Contoh menginterpretasi sebuah puisi:
STASI KELIMA
Di sini bawah umur bangsa diuji
Mau jadi pedagang, tukang pukul atau pegawai asuransi
Di sini anak-anak rakyat jelata ditempa
Untuk menantang nasib, menggarap hidupnya Jakarta
Bersama ribuan sopir, pengecer tekstil
Pedagang buah, pencatut karcis dan makelar mobil
Kuberi Chris perasaan berhasil
Seperti seorang eksekutif penjualan
Insinyur pertanian dan opsir-opsir di lapangan
Kubuat beliau tersenyum di pasar, di pertunjukan lumba-lumba
Di kerumunan Lenong dan Topeng Betawi
Bersama para badut yang bersuara lembek
Yang mengemis perhatian extra
Sebagai bekas jongos dan pembahasanu
Lalu bicara tentang abad depan bangsa
Memadukan cita-cita dan mimpi sederhana
Dengan jiwa merantau Minangkabau
Keberanian Bugis, kelugasan Batak
Kearifan Jawa. Keluwesan Bali
Ketegaran Aceh dan keanggunan Menado
Maka jadilah Chris, jadilah Jakarta
Jadilah Chris Jakarta
(Karya: Eka Budianta)
Sajak Christoper Eka Budianta itu melukiskan tokoh aku (Tuhan) Yang Mahamurah (Kuberi Chris perasaan sukses) dan Mahakuasa (Kubuat ia tersenyum….) yang berkisah wacana usaha seorang urban (tokoh Chris) menghadapi kehidupan Jakarta yang amat keras.

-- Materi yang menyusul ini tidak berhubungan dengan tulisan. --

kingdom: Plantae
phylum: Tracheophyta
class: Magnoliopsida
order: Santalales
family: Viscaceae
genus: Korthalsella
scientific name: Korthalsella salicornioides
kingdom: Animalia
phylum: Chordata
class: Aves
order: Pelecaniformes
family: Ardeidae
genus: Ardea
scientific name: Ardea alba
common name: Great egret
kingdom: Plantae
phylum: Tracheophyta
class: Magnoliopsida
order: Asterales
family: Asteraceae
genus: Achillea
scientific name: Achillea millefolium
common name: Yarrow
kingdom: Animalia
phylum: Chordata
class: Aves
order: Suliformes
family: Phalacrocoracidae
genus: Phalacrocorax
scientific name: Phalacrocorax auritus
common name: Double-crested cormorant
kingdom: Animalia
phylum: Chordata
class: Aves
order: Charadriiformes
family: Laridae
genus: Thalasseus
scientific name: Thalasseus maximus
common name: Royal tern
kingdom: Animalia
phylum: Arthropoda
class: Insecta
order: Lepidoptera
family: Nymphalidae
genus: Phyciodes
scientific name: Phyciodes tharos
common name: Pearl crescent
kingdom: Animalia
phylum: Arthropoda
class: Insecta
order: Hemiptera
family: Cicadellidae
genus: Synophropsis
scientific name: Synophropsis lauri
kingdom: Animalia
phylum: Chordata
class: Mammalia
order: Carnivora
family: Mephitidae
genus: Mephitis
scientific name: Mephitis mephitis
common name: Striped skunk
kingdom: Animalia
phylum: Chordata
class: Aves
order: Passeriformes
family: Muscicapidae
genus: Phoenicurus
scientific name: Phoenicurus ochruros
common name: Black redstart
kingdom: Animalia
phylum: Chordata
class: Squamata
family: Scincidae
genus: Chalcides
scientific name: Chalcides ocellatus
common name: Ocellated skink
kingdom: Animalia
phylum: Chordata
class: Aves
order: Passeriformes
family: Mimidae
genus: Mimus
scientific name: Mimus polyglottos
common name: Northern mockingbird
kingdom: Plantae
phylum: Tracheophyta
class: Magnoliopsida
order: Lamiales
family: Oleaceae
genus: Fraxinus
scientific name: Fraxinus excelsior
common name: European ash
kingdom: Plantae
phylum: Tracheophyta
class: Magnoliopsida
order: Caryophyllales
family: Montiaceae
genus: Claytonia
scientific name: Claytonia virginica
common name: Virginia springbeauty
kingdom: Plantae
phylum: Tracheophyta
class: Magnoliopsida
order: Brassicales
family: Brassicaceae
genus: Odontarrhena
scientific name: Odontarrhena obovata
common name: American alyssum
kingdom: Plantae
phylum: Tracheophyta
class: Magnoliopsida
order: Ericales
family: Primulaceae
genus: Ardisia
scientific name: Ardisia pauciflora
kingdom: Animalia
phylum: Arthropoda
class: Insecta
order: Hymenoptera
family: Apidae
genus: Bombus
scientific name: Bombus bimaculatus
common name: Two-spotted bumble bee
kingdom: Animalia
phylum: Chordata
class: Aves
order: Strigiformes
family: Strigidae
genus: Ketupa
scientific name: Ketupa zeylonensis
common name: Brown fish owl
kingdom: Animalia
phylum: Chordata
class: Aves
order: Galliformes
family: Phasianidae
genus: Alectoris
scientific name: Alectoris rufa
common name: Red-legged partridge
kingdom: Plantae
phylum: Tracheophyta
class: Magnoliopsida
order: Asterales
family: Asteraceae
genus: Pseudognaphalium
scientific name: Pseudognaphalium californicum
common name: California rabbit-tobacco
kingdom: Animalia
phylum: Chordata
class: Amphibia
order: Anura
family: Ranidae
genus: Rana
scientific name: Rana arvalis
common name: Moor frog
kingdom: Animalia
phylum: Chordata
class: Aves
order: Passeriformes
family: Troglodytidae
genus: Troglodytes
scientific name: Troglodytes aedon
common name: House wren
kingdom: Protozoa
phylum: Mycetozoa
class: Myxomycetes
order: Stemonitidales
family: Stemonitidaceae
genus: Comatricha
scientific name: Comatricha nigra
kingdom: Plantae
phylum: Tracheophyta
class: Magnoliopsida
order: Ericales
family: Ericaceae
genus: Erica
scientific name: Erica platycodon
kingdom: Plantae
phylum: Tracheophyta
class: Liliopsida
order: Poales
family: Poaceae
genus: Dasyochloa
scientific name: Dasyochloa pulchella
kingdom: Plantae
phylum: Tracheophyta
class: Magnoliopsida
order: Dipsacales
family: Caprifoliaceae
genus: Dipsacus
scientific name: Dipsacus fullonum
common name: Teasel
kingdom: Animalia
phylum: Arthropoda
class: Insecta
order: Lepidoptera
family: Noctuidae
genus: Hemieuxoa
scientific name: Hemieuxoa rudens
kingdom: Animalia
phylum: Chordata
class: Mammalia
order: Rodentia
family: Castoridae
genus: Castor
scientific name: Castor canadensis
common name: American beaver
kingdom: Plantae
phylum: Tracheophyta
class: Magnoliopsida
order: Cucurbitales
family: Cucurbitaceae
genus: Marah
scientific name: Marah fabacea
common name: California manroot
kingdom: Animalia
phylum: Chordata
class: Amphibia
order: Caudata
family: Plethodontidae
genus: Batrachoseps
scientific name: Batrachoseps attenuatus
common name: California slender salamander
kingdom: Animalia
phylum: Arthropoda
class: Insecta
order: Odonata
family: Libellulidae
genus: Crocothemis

Bagi urban, rakyat jelata yang papa, seperti Chris, supir, pedagang buah, pencatut, Jakarta yang keras lebih banyak mendatangkan tekanan bathin daripada kesenangan. Untunglah, Tuhan senantiasa dekat dan kasih dengan orang papa.
Tuhan menghibur orang papa itu dengan memberi impian dan mimpi. Artinya, Tuhan cuma memberi perasaan sukses, bukan sukses itu sendiri. Mimpi si papa itu memang luar biasa. Ia berkhayal bagai seorang direktur (administrator pemasaran) yang berhasil dan manajer operasional (insinyur pertanian atau opsir) yang hero.
Lebih andal lagi, si papa itu bermimpi mampu menertibkan dan memilih abad depan bangsa, bisa menggabungkan puncak-puncak nilai atau budbahasa golongan etnik mirip kearifan Jawa dan keberanian Bugis. Akhir dongeng, jadilah Chris , si papa itu, Chris Jakarta, Chris pemimpi, si papa pemimpi.
Sajak Budianta di atas adalah sebuah ironi. Sajak ini memberikan pesan dengan cara kebalikan, dengan sindiran kelabu. Dalam realitas, kaum papa ini memang pemimpi berat. Coba saja kita perhatikan, orang yang bersungguh-sungguh ber-togel-ria yakni orang-orang dari lapisan bawah.
Orang-orang ini umumnya memiliki banyak waktu luang, namun mereka tidak cukup memiliki kreativitas dan keterampilan untuk mempergunakan waktu luang itu. Tentu cara yang paling mudah untuk mempergunakan waktu luang itu yaitu bermimpi menjadi jutawan melalui togel (pasang togel).
Pesan yang ditawarkan sajak itu terperinci, yaitu janganlah menjadi pemimpi. Hadapilah kehidupan Kota Jakarta yang keras ini dengan perilaku yang lebih pragmatis, seperti sikap pedagang. Syukur-syukur jikalau perilaku pragmatis ini masih dapat dihiasi dengan bunga idealisme.
Pesan inilah salah satu balasan atas teka-teki sajak Stasi Kelima karya Eka Budianta itu. Stasi Kelima, yang artinya penghentian kelima, yakni ajakan terhadap kita untuk berhenti sejenak dalam perjalanan hidup untuk merenung, menilai, dan mencari makna kehidupan secara mendalam. Renungan atau refleksi ini mampu membebaskan kita dari kehidupan yang rutin dan dangkal.

Tanggapan kepada puisi di atas:
Sajak ini memang membuat orang yang membacanya ingin tau kepada maksud dari istilah-perumpamaan penyair. Namun, dari segi diksi, bahasa penyair terlalu lugas dan penggunaan kalimatnya cukup lengkap sehingga puisi ini terkesan sebuah dongeng atau prosa jika saja tipografi atau susunannya berupa paragraf.
Jika agak alegoris sedikit mungkin lebih indah untuk dibacakan dan didengarkan. Namun sekali lagi dalam menciptakan puisi semua opsi berada pada sang penyair. Tidak ada aturan yang mengikat pada puisi modern.
Jadi, apa pun bentuk dan cara pengungkapannya, semua sah-sah saja asal tetap mengandung banyak makna yang mampu diinterpretasikan oleh semua orang.